バイリンガリズム ― 二言語併用はいかに可能か

バイリンガリズム―二言語併用はいかに可能か (講談社現代新書)

バイリンガリズム―二言語併用はいかに可能か (講談社現代新書)

2000 いつものスーパーの本屋で購入 714円 2006-03-26/04-13 ★3 図書館蔵書807 55353

2001年ころに、俺の中で英語学習のマイブームがあって、買って読んだようだが、しおりが途中に挟まってあった。たぶん、途中まで読んで飽きたようだ。

今回、またマイブームが起きてるので、一挙に読んでしまうことにした。また、英語の学習法としても、じゃっかん役立ちそうだったのもある。

英語学習法として役立たせようという趣きが高かったので、前半は科学的で役立つものが多かったが、後半は、主張や英語の引用が多く、手抜きかとすら思った。

わかったこと

バイリンガル」について共通の定義は存在しないようだ。日常生活で第ニ言語を使うシーンがあれば、それはバイリンガルとすることもできるようだ。

ある言語を話しているときに、もう1つの言語が混ざることを、「コード・スイッチング」というらしい。ちなみに、私は、ネットでコミュニケーションするときに、広東語を母語とする話者と、英語で話していますが、しばしば名詞で漢字を交えて表現することが多いです。
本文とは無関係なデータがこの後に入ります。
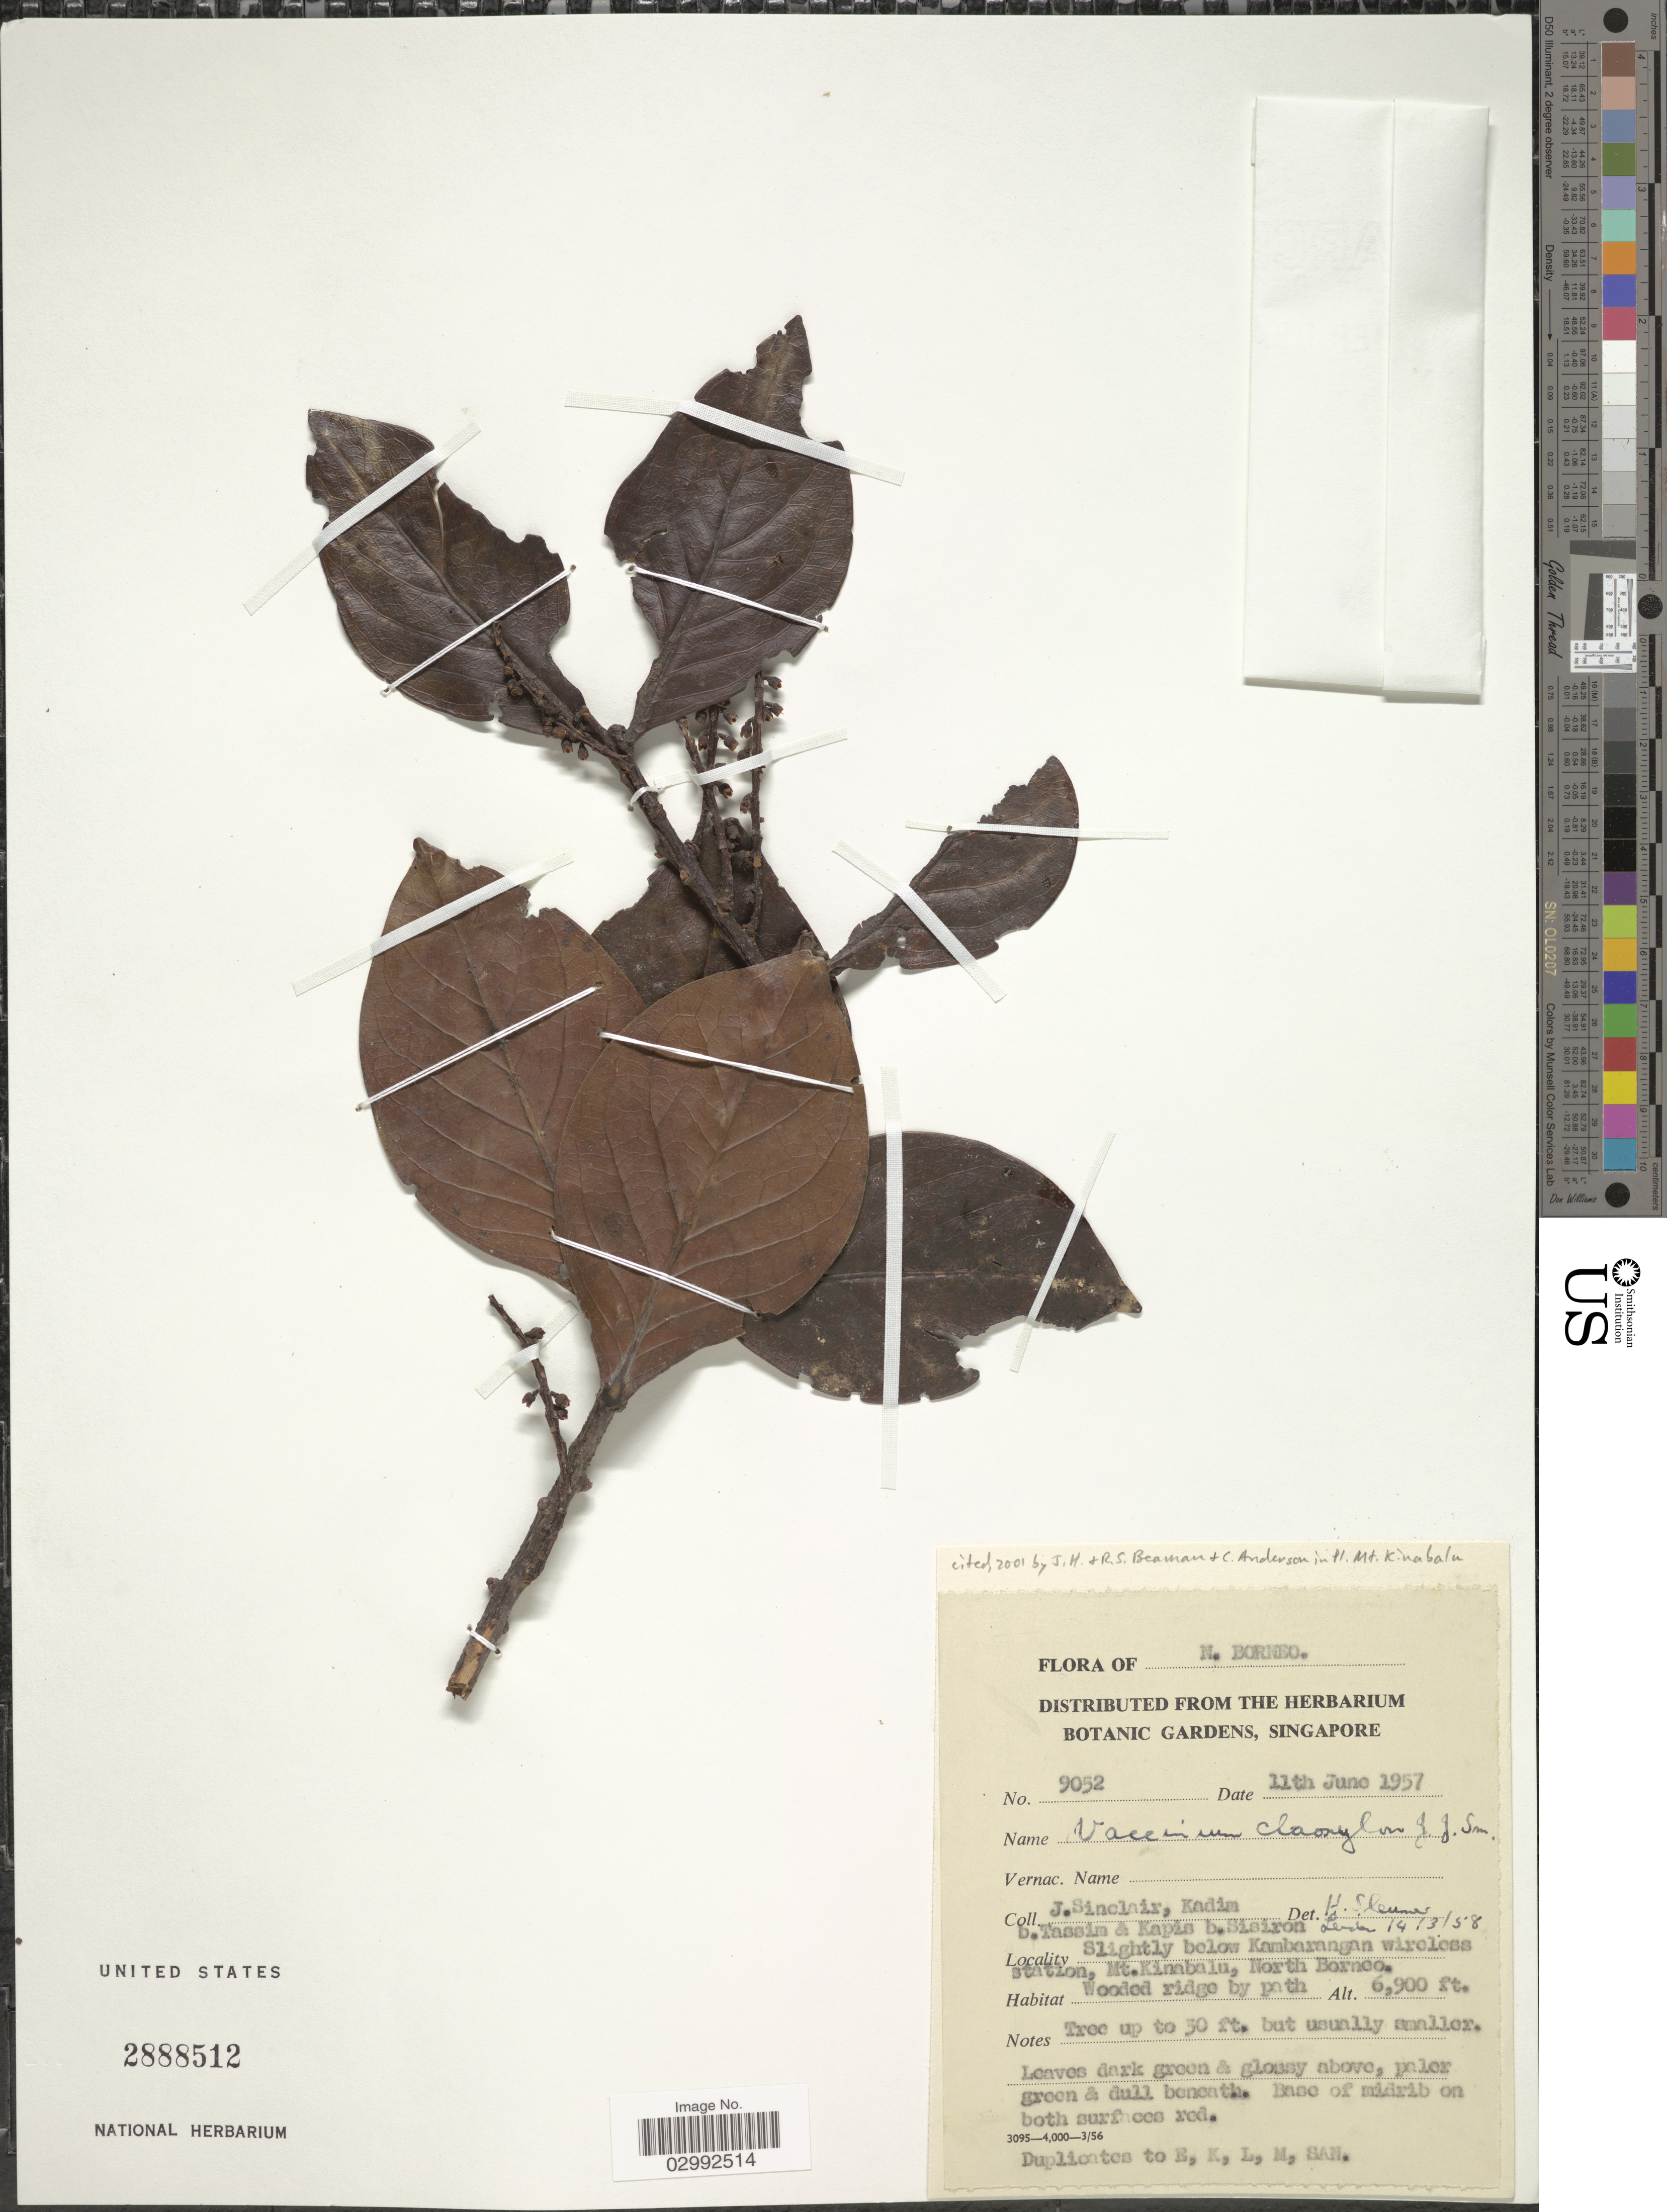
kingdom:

香港では、広東語と英語がよく使われている。広東語話者が、同じ広東語話者に…

  • 英語で話すと: 西洋化した、近代的な、地位が高いといった印象を与える
  • 広東語を使うと: 謙遜している、あるいは親しさを示そうとしているといった印象を与える
  • 英語と広東語をコード・スイッチングしながら使う: マナーが悪い、横柄である、攻撃的である、見せびらかしている、感じが良くない、といった具体的に否定的な印象を与える

という。ただし、ネイティブに確認してみたところ、「そんなことなく、普段から普通にコード・スイッチングしている。ただし、文書として書くのは好ましくない」という回答が返ってきた。

日本語でいうと、英語が敬語・丁寧語に相当して、広東語が普段のくだけた表現に相当するのかもしれない。たしかに、日本語でも、敬語とくだけた表現を混ぜて使うと、ふざけているように見える。

単語や発音は、急速に衰える。文法は、単語や発音と同じように、子どものように自然に覚えた方が苦労が少ないが、忘れるのも早い。理論的に覚えたら、数十年にもわたって記憶していることもある。

対象となる言語や、その言語の背景にある文化などに、好感をもっていないと、その言語のマスターはできないようだ。

家族で使っている言語から隔離されて、使えない言語を強制的に使わされていると、双方の言語もまともに使えない「セミリンガル」(ただし本書では用いていない表現)に陥るどころか、アイデンティティすら失うこともある。